Is it possible to test the wrong amount in your feasibility study?

David Malone

By Dave Malone, President

When a small group of conservation advocates told us they wanted to build a special exploration center, we thought: so far, so good.  When they told us it would cost $68 million, our eyes grew wide and we privately gasped.  While campaigns do succeed at that size and more all over the country, this was a small startup venture that was just an idea at the time.  Fortunately, the group agreed a feasibility study would be a good first step before committing to a substantial campaign of that size.

As we prepared to conduct the study, we grew concerned about how participants would feel about the project and in particular, the projected cost.  But as objective and impartial exercises, feasibility studies aren’t about pre-judging outcomes; they’re about measuring existing donor feedback to the nonprofit’s vision and dream.  On several occasions, we’ve seen campaigns with ambitious goals succeed, sometimes even going over goal!

We started the study as we would any other but by the time we got to the fifth interview, we noticed a concerning pattern was developing.  Participants were floored by the projected cost.  With that early feedback, limited as it was, we recognized that the feasibility study was doing more harm than good and that the high project cost was creating serious credibility issues with the very people that would be needed to make the project succeed.

We hit the brakes and discussed the challenge with our client and recommended that the overall project be divided into smaller distinct phases, each with a lower price tag.  Instead of swinging for the fences and presenting the project as a huge single project, we conducted the remaining study interviews by presenting an incremental project with progressive steps that could culminate in the entire campus being built, eventually.  This strategy was effective at helping study participants see the project as achievable if completed in less expensive stages.

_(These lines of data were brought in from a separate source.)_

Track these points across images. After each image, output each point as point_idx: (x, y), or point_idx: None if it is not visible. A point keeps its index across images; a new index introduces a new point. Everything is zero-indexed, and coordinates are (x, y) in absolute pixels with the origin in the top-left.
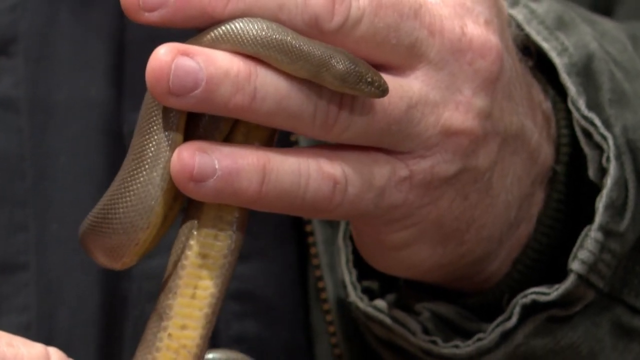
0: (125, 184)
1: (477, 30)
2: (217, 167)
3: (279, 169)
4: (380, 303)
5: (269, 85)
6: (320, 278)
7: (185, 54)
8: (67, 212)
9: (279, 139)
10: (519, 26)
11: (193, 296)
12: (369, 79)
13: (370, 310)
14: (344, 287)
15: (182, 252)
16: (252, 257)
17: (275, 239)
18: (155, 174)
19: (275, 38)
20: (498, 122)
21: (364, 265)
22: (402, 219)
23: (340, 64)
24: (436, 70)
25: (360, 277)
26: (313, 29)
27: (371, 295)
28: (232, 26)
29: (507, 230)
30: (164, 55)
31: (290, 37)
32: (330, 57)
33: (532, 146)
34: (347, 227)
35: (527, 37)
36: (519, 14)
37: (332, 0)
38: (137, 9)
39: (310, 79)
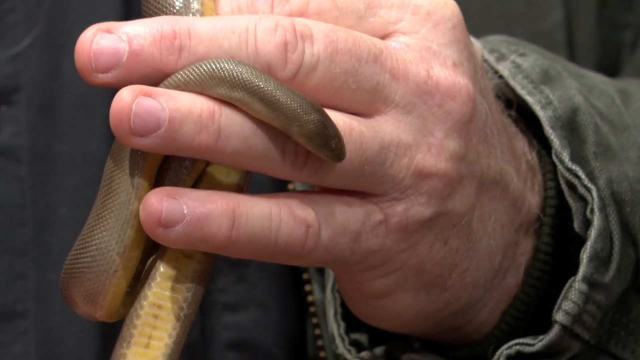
0: (93, 228)
1: (444, 72)
2: (185, 212)
3: (249, 213)
4: (367, 355)
5: (234, 123)
6: (317, 325)
7: (147, 94)
8: None
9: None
10: (503, 79)
11: (147, 346)
12: (333, 146)
13: None
14: (333, 339)
15: (139, 301)
16: (249, 306)
17: (272, 288)
18: (123, 216)
19: (259, 84)
20: (474, 164)
21: (354, 317)
22: (382, 265)
23: (312, 124)
24: (404, 113)
25: (351, 330)
26: None
27: (361, 347)
28: (218, 65)
29: (493, 278)
30: (125, 96)
31: (272, 86)
32: (305, 113)
33: (514, 193)
34: (336, 280)
35: (513, 90)
36: (504, 69)
37: (283, 48)
38: (90, 71)
39: (279, 128)
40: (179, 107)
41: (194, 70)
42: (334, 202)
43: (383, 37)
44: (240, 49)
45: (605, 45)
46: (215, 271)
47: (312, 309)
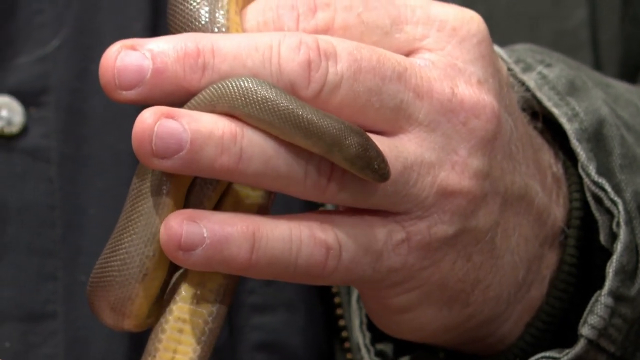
0: (122, 232)
1: (469, 90)
2: (205, 235)
3: (269, 236)
4: None
5: (256, 145)
6: (344, 328)
7: (169, 116)
8: None
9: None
10: (529, 91)
11: None
12: (376, 166)
13: None
14: (359, 349)
15: (164, 315)
16: (277, 308)
17: (300, 290)
18: (153, 220)
19: (293, 111)
20: (498, 181)
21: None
22: (404, 282)
23: (352, 148)
24: (428, 132)
25: (376, 340)
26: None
27: (386, 358)
28: (245, 85)
29: (516, 292)
30: (147, 118)
31: (307, 112)
32: (345, 137)
33: (538, 207)
34: None
35: (539, 102)
36: (530, 79)
37: (307, 67)
38: (114, 88)
39: (319, 154)
40: (200, 129)
41: (221, 90)
42: (355, 222)
43: (408, 53)
44: (264, 66)
45: (628, 43)
46: None
47: (339, 311)
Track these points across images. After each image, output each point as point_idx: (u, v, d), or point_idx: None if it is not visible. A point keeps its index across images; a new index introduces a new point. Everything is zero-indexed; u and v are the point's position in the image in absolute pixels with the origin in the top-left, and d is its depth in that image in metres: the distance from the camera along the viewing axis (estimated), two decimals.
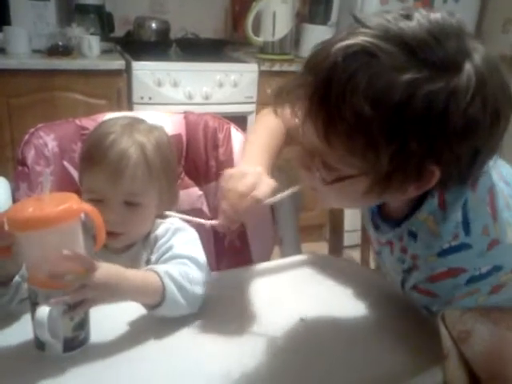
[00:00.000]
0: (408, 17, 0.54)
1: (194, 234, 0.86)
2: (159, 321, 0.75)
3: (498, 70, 0.56)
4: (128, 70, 2.04)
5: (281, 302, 0.82)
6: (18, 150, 0.98)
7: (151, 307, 0.74)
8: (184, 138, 1.09)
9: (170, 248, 0.82)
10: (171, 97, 2.08)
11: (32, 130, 1.00)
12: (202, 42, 2.48)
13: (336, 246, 1.19)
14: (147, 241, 0.87)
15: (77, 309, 0.66)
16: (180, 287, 0.73)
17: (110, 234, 0.73)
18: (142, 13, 2.42)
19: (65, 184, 0.98)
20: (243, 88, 2.18)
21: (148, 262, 0.85)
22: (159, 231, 0.86)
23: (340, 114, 0.54)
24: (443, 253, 0.64)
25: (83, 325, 0.69)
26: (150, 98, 2.06)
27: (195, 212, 1.02)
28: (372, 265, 1.18)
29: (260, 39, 2.37)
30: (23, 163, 0.96)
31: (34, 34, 2.05)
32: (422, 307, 0.72)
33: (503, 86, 0.56)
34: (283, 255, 1.08)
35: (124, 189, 0.80)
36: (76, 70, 1.98)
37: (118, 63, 2.03)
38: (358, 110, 0.52)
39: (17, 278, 0.72)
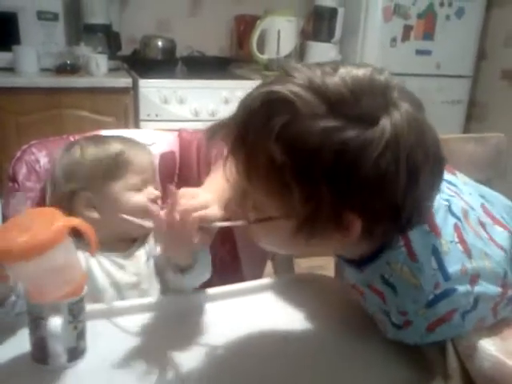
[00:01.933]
0: (335, 71, 0.55)
1: None
2: (142, 334, 0.75)
3: (421, 129, 0.56)
4: (135, 87, 2.07)
5: (268, 321, 0.81)
6: (10, 167, 0.99)
7: (182, 270, 0.77)
8: (177, 155, 1.10)
9: None
10: (177, 114, 2.11)
11: (25, 146, 1.01)
12: (208, 59, 2.52)
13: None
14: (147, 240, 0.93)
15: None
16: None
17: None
18: (149, 32, 2.46)
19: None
20: None
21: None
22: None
23: (256, 158, 0.56)
24: (431, 303, 0.64)
25: (84, 334, 0.69)
26: (156, 115, 2.09)
27: None
28: None
29: (265, 57, 2.39)
30: (14, 179, 0.98)
31: (42, 53, 2.09)
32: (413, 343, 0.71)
33: (423, 145, 0.55)
34: (276, 271, 1.06)
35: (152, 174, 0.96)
36: (83, 88, 2.01)
37: (124, 81, 2.07)
38: (271, 154, 0.54)
39: (13, 297, 0.71)
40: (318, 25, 2.44)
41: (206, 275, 0.81)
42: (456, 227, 0.66)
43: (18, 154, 1.00)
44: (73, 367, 0.68)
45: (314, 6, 2.44)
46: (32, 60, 2.06)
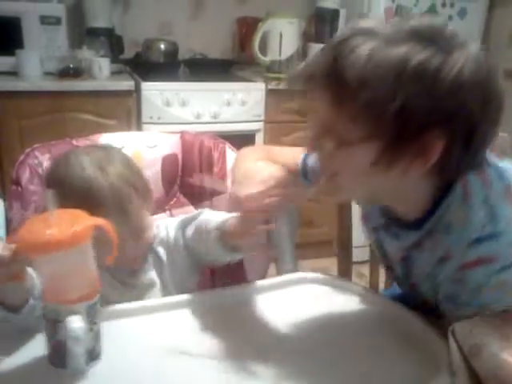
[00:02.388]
0: (408, 20, 0.65)
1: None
2: (151, 338, 0.76)
3: (489, 68, 0.64)
4: (137, 90, 2.08)
5: (270, 321, 0.81)
6: (13, 170, 1.00)
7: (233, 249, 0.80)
8: (179, 158, 1.10)
9: (181, 221, 0.90)
10: (180, 116, 2.11)
11: (28, 150, 1.02)
12: (210, 62, 2.52)
13: (345, 262, 1.19)
14: (152, 251, 0.91)
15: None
16: None
17: None
18: (151, 35, 2.46)
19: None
20: (251, 106, 2.20)
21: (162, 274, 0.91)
22: (161, 234, 0.93)
23: (346, 77, 0.61)
24: (474, 242, 0.66)
25: (99, 336, 0.70)
26: (158, 118, 2.09)
27: None
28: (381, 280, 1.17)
29: (267, 59, 2.40)
30: (17, 183, 0.98)
31: (45, 56, 2.10)
32: (442, 302, 0.73)
33: (492, 80, 0.64)
34: (279, 273, 1.07)
35: (132, 222, 0.84)
36: (86, 92, 2.01)
37: (127, 84, 2.07)
38: (361, 71, 0.60)
39: (31, 300, 0.71)
40: (320, 26, 2.44)
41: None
42: (507, 189, 0.69)
43: (22, 157, 1.01)
44: (90, 369, 0.68)
45: (316, 8, 2.44)
46: (35, 64, 2.06)
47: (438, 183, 0.70)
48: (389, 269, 0.90)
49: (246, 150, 0.98)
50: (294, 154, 0.92)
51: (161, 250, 0.92)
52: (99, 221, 0.66)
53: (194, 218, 0.91)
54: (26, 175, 0.99)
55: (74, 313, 0.65)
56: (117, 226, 0.67)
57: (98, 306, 0.69)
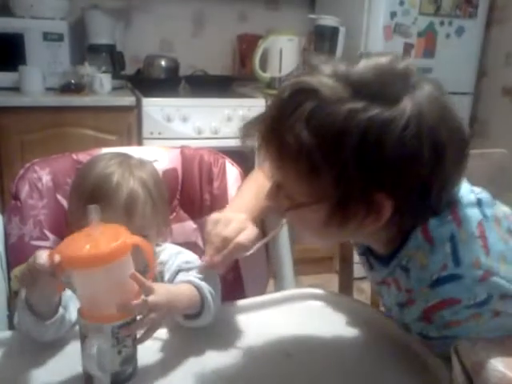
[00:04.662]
0: (358, 61, 0.60)
1: (194, 255, 0.91)
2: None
3: (442, 108, 0.59)
4: (138, 106, 2.09)
5: (269, 336, 0.80)
6: (13, 185, 1.00)
7: (190, 318, 0.77)
8: (180, 172, 1.10)
9: (180, 265, 0.87)
10: (181, 132, 2.12)
11: (28, 164, 1.02)
12: (211, 78, 2.54)
13: (346, 278, 1.18)
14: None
15: (145, 334, 0.68)
16: (213, 298, 0.77)
17: None
18: (152, 51, 2.49)
19: (57, 217, 0.99)
20: None
21: None
22: (162, 257, 0.90)
23: (287, 143, 0.59)
24: (434, 284, 0.64)
25: (130, 359, 0.68)
26: (159, 133, 2.10)
27: (189, 245, 1.01)
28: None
29: (267, 75, 2.42)
30: (16, 197, 0.98)
31: (47, 72, 2.12)
32: (416, 334, 0.71)
33: (446, 123, 0.58)
34: (278, 289, 1.06)
35: (136, 225, 0.82)
36: (88, 107, 2.03)
37: (128, 99, 2.09)
38: (300, 139, 0.57)
39: (61, 309, 0.72)
40: (320, 44, 2.46)
41: (210, 319, 0.79)
42: (480, 224, 0.66)
43: (21, 172, 1.01)
44: None
45: (315, 26, 2.47)
46: (37, 80, 2.08)
47: (399, 229, 0.67)
48: None
49: (251, 177, 0.98)
50: None
51: (159, 267, 0.91)
52: (138, 239, 0.66)
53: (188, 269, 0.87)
54: (25, 190, 0.99)
55: (99, 331, 0.64)
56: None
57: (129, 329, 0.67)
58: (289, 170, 0.61)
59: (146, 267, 0.70)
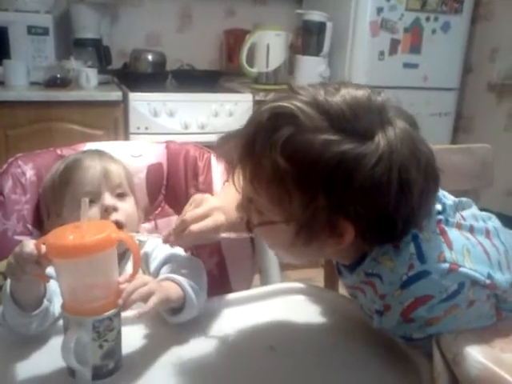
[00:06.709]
0: (337, 91, 0.61)
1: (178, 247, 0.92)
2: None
3: (414, 145, 0.61)
4: (125, 100, 2.08)
5: (253, 330, 0.81)
6: None
7: (175, 313, 0.78)
8: (165, 167, 1.10)
9: (167, 256, 0.88)
10: (167, 127, 2.11)
11: (11, 159, 1.01)
12: (198, 73, 2.53)
13: (331, 273, 1.19)
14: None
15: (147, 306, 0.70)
16: (195, 292, 0.79)
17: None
18: (139, 46, 2.47)
19: (40, 212, 0.99)
20: (238, 117, 2.21)
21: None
22: (147, 248, 0.92)
23: (261, 166, 0.61)
24: (405, 284, 0.65)
25: (112, 354, 0.68)
26: (146, 128, 2.09)
27: None
28: None
29: (254, 70, 2.42)
30: None
31: (32, 67, 2.10)
32: (400, 337, 0.72)
33: (416, 160, 0.60)
34: (263, 284, 1.06)
35: (114, 181, 0.91)
36: (73, 102, 2.01)
37: (115, 94, 2.07)
38: (275, 163, 0.59)
39: (45, 301, 0.73)
40: (307, 39, 2.47)
41: (195, 312, 0.81)
42: (439, 223, 0.69)
43: (4, 166, 1.00)
44: None
45: (303, 21, 2.47)
46: (22, 74, 2.06)
47: (363, 249, 0.69)
48: None
49: None
50: None
51: (144, 257, 0.92)
52: (123, 234, 0.68)
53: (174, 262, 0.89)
54: (8, 184, 0.98)
55: (79, 324, 0.64)
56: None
57: (111, 324, 0.67)
58: (262, 191, 0.63)
59: (127, 250, 0.73)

Even with this new strategy, the feasibility study revealed there was not enough donor support to proceed with the project at that time.  Was the study a failure?  Not at all!  The feasibility study did exactly what it was designed to do by revealing that the fundamentals for a successful campaign were not in place and the young organization was not ready for a project of this magnitude.  The study likely saved this organization years of struggle, frustration and discouragement (and a lot of fundraising expense) with a campaign that was never likely to succeed.